Disamping itu, zaman pemerintahan Abbasiyah awal itu juga melahirkan Ilmu Tafsir al-Quran dan pemisahnya dari Ilmu Hadits. Sebelumnya, belum terdapat penafsiran seluruh al-Quran, yang ada hanyalah Tafsir bagi sebagian ayat dari berbagai surah, yang dibuat untuk tujuan tertentu (Syalaby, 1997:187).

Dalam negara Islam di masa Bani Abbassiyah berkembang corak kebudayaan, yang berasal dari beberapa bangsa. Apa yang terjadi dalam unsur bangsa, terjadi pula dalam unsur kebudayaan. Dalam masa sekarang ini berkembang empat unsur kebudayaan yang mempengaruhi kehidupan akal/rasio iaitu Kebudayaan Persia, Kebudayaan Yunani, Kebudayaan Hindi dan Kebudayaan Arab dan berkembangnya ilmu pengetahuan.

1. Kebudayaan Persia, Pesatnya perkembangan kebudayaan Persia di zaman ini kerana 2 faktor, iaitu :

a. Pembentukan lembaga wizarah

b. Pemindahan ibukota

2. Kebudayaan Hindi, Peranan orang India dalam membentuk kebudayaan Islam terjadi dengan dua cara:

a. Secara langsung, Kaum muslimin berhubungan langsung dengan orang-orang India seperti lewat perdagangan dan penaklukan.

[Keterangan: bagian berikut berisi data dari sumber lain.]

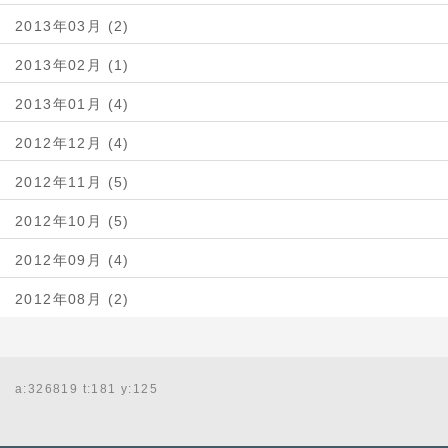
2013年03月 (2)
2013年02月 (1)
2013年01月 (4)
2012年12月 (4)
2012年11月 (5)
2012年10月 (5)
2012年09月 (4)
2012年08月 (2)
a:326819 t:181 y:125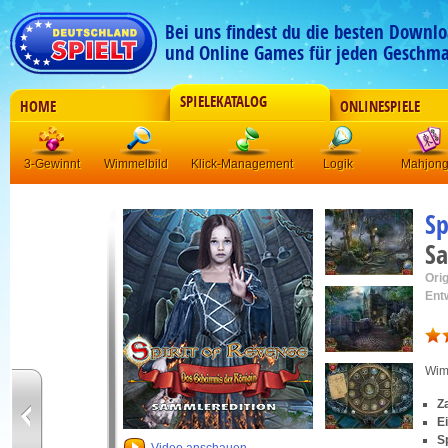
Bei uns findest du die besten Downlo
und Online Games für jeden Geschma
SPIELEKATALOG
HOME
ONLINESPIELE
3-Gewinnt
Wimmelbild
Klick-Management
Logik
Mahjon
Sp
Sa
Orig
Ent
Wim
Z
E
S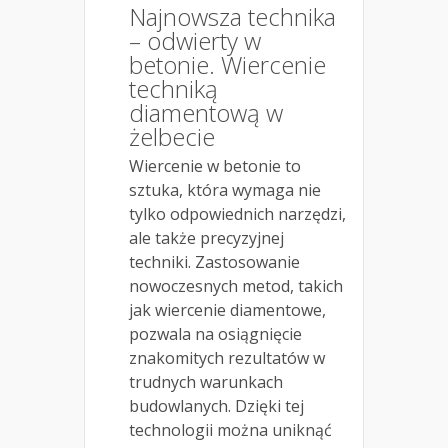
Najnowsza technika
– odwierty w
betonie. Wiercenie
techniką
diamentową w
żelbecie
Wiercenie w betonie to
sztuka, która wymaga nie
tylko odpowiednich narzędzi,
ale także precyzyjnej
techniki. Zastosowanie
nowoczesnych metod, takich
jak wiercenie diamentowe,
pozwala na osiągnięcie
znakomitych rezultatów w
trudnych warunkach
budowlanych. Dzięki tej
technologii można uniknąć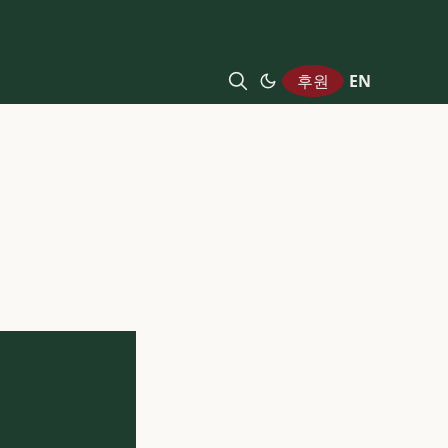
후원
EN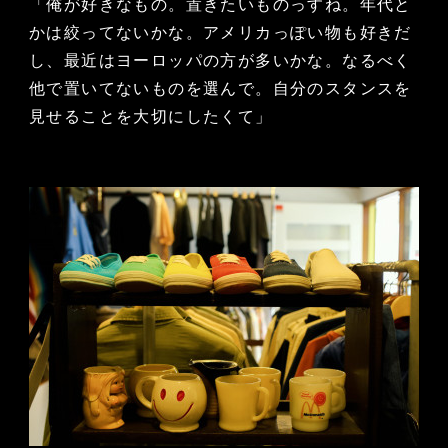
「俺が好きなもの。置きたいものっすね。年代と
かは絞ってないかな。アメリカっぽい物も好きだ
し、最近はヨーロッパの方が多いかな。なるべく
他で置いてないものを選んで。自分のスタンスを
見せることを大切にしたくて」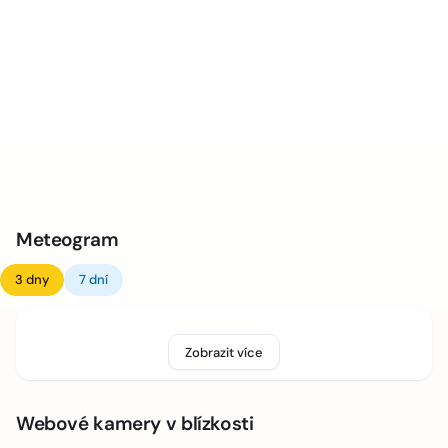
Meteogram
3 dny
7 dní
Zobrazit více
Webové kamery v blízkosti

b. Secara tak langsung,penyaluran kebudayaan India ke dalam kebudayaan Islam lewat kebudayaan Persia.

3. Kebudayaan Yunani

Sebelum dan sesudah Islam, terkenallah di Timur beberapa kota yang menjadi pusat kehidupan kebudayaan Yunani. Yang paling termasyur diantaranya adalah :

a. Jundaisabur, Terletak di Khuzistan, dibangun oleh Sabur yang dijadikan tempat pembuangan para tawanan Romawi. Setelah jatuh di bawah kekuasaan Islam. Sekolah-sekolah tinggi kedokteran yang asalnya diajar berbagai ilmu Yunani dan bahasa Persia, diadakan perubahan-perubahan dan pembaharuan.

b. Harran,Kota yang dibangun di utara Iraq yang menjadi pusat pertemuan segala macam kebudayaan. Warga kota Harran merupakan pengembangan kebudayaan Yunani terpenting di zaman Islam, terutama dimasa Daulah Abbassiyah.

c. Iskandariyyah, Ibukota Mesir waktu menjadi jajahan Yunani. Dalam kota Iskandariyyah ini lahir aliran falsafah terbesar yang dikenal “Falsafah Baru Plato” (Neo Platonisme). Dalam masa Bani Abbassiyah hubungan alam pemikiran Neo Platonisme bertambah erat dengan alam pikiran kaum muslimin.

4. Kebudayaan Arab

Masuknya kebudayaan Arab ke dalam kebudayaan Islam terjadi dengan dua jalan utama, iaitu :

a. Jalan Agama, Mengharuskan mempelajari Qur’an, Hadist, Fiqh yang semuanya dalam bahasa Arab.

b. Jalan Bahasa,Jazirah Arabia adalah sumber bahasa Arab, bahasa terkaya diantara rumpun bahasa samy dan tempat lahirnya Islam.